Daily life in Crystal City was highly regimented. Every morning the American flag was raised in ceremony, outside the fence. As the camp awakened, sleepy night guards relinquished their posts to daytime guards. Censors fluent in German and Japanese read the incoming mail of internees and cut out portions that related in any way to the war effort. Internees were allowed to write only two letters and one postcard per week, which were censored. Officials kept dossiers on each internee, and a small police force patrolled the camp. At the front gate, vehicles of visitors were searched, both upon entry and exit.

The roll calls seemed endless. Three times a day a whistle blew and all had to run back to their cottages and huts, form lines, show their faces, and stand still for the count in the presence of armed guards. Prisoners met visitors—friends or relatives—in a hut where surveillance officers stood watch. As for escape, everyone knew the penalty was death, and in the camp’s history—from December 12, 1942, until February 27, 1948—no one ever risked it.

As a productive distraction, O’Rourke had a large reservoir converted into a swimming pool that would provide irrigation water for the camp farm, as well as for the flowers and gardens that had sprung up in both the Japanese and German quadrants. According to camp records, Italian internee Elmo Zannoi, a civil engineer and one of six Italians in camp, designed the pool. German internee Hans Zerbe surveyed the site.

However, Johanna told her children that Mathias, also a civil engineer, designed the pool. “In fact,” recalled Ensi, “she told us the pool was his idea.” Mathias must have helped with the design, because he spent much of the summer and fall at work on the pool.
Ingrid, then thirteen, and seven-year-old Lothar positioned themselves near the reservoir at the back of the camp, directly opposite the front gate, and followed the progress of the work from the water’s edge.

The first step was to dredge the existing reservoir.
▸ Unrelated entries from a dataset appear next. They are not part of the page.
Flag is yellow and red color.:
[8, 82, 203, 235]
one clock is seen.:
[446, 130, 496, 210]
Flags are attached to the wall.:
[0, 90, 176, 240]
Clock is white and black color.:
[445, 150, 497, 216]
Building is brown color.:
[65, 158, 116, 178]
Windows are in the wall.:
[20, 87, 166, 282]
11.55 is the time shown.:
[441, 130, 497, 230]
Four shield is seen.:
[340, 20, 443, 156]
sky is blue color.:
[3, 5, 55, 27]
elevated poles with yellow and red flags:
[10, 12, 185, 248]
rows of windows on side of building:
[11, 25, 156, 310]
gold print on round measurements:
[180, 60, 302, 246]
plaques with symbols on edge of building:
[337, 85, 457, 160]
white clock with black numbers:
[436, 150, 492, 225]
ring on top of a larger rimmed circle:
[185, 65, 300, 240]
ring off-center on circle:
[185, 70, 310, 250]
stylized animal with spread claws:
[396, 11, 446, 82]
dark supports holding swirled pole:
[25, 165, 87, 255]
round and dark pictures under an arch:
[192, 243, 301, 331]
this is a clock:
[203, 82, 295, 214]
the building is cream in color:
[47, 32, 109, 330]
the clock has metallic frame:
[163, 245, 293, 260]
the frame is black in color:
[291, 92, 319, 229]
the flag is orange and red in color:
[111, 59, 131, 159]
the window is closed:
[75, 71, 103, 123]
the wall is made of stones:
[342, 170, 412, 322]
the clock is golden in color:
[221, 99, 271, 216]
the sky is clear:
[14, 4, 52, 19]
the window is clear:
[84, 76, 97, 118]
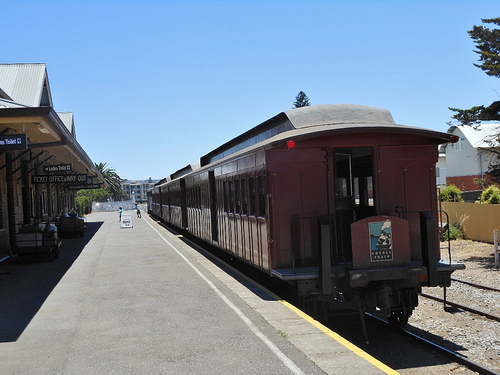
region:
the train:
[207, 140, 437, 273]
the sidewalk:
[94, 228, 198, 369]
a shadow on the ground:
[14, 261, 52, 301]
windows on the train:
[215, 187, 272, 214]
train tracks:
[424, 346, 475, 371]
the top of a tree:
[283, 88, 310, 110]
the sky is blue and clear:
[105, 35, 260, 121]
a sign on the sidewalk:
[111, 205, 142, 226]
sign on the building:
[2, 134, 23, 146]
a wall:
[457, 206, 498, 232]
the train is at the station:
[143, 105, 460, 310]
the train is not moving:
[141, 90, 456, 329]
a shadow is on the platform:
[143, 206, 293, 314]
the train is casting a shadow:
[144, 206, 321, 307]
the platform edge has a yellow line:
[147, 207, 410, 372]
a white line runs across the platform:
[130, 207, 309, 370]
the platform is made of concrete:
[11, 207, 383, 369]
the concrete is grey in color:
[1, 212, 409, 372]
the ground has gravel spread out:
[282, 233, 495, 374]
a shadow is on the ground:
[323, 292, 471, 372]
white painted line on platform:
[134, 209, 304, 373]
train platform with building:
[1, 59, 402, 373]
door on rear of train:
[333, 147, 383, 267]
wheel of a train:
[380, 302, 416, 330]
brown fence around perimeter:
[437, 196, 498, 242]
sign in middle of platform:
[115, 208, 140, 232]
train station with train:
[0, 55, 483, 372]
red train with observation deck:
[183, 102, 474, 328]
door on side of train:
[204, 170, 223, 243]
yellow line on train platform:
[147, 207, 404, 369]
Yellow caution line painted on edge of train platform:
[144, 209, 396, 374]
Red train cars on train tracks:
[146, 103, 465, 331]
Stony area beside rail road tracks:
[401, 237, 498, 373]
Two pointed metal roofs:
[1, 60, 77, 135]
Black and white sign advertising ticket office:
[28, 173, 89, 185]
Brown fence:
[439, 198, 499, 243]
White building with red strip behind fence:
[441, 122, 498, 242]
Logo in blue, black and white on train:
[368, 220, 395, 262]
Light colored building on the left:
[2, 62, 109, 268]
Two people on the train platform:
[116, 200, 143, 229]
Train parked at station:
[145, 103, 461, 320]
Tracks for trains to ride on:
[353, 278, 497, 372]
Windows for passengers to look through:
[220, 179, 260, 217]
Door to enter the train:
[330, 150, 385, 268]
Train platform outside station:
[64, 206, 389, 373]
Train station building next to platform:
[1, 65, 106, 252]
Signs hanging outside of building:
[27, 162, 106, 189]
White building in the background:
[116, 179, 151, 202]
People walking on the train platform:
[116, 203, 148, 220]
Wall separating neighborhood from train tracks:
[439, 200, 497, 244]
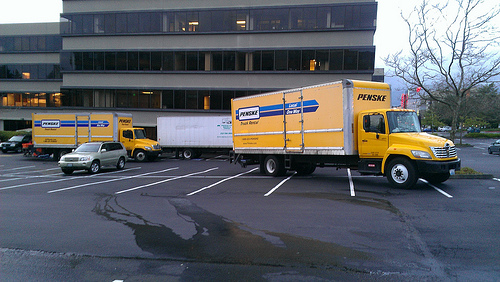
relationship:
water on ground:
[83, 187, 381, 278] [0, 148, 498, 279]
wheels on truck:
[258, 149, 414, 185] [227, 77, 467, 192]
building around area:
[2, 0, 387, 137] [1, 106, 464, 252]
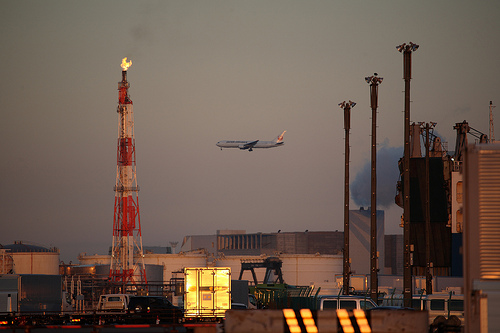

Lavender-colored water hyacinths choked the reservoir with their long, spongy stalks. The Germans provided most of the slow, difficult labor, using shovels and wheelbarrows to remove the mud.

One afternoon, Ingrid and Lothar watched as teams of workers brought two fifty-five-gallon drums to the banks. Armed with long-handled sticks with hooks on the ends, the men waded into the muddy water and fished out snakes, many of them deadly water moccasins. The grotesque sight of the fat bodies of the snakes writhing in the air terrified Ingrid. She and Lothar watched rapt as the men dropped the snakes into the large drums. After the job was done, the men took out hunting knives, split the snakes, gathered the skins, and spread them in the hot sun to dry. Later, the men made belts out of these skins.

It took six months to complete the pool, a gleaming, giant oval 250 feet in diameter with a shallow end for young children. After concrete was poured into the space, the pool was filled with clean water, the water dark at the deep end. The internees had created an oasis in the drought-ridden landscape. If Egypt had the Nile, Crystal City had the swimming pool—something concrete, literally and metaphorically, that made life more bearable.

For Ingrid, the swimming pool presented an emotional conflict. The long hours she spent there, watching over Lothar and Ensi, were a glorious respite from the heat. Yet she remembered that Mathias had always planned to build a swimming pool on the top of the homestead in Strongsville. To him, a swimming pool was a symbol of American acceptance and affluence. But the pool he helped build for Crystal City was altogether different: a symbol of internment, as palpable as the flag.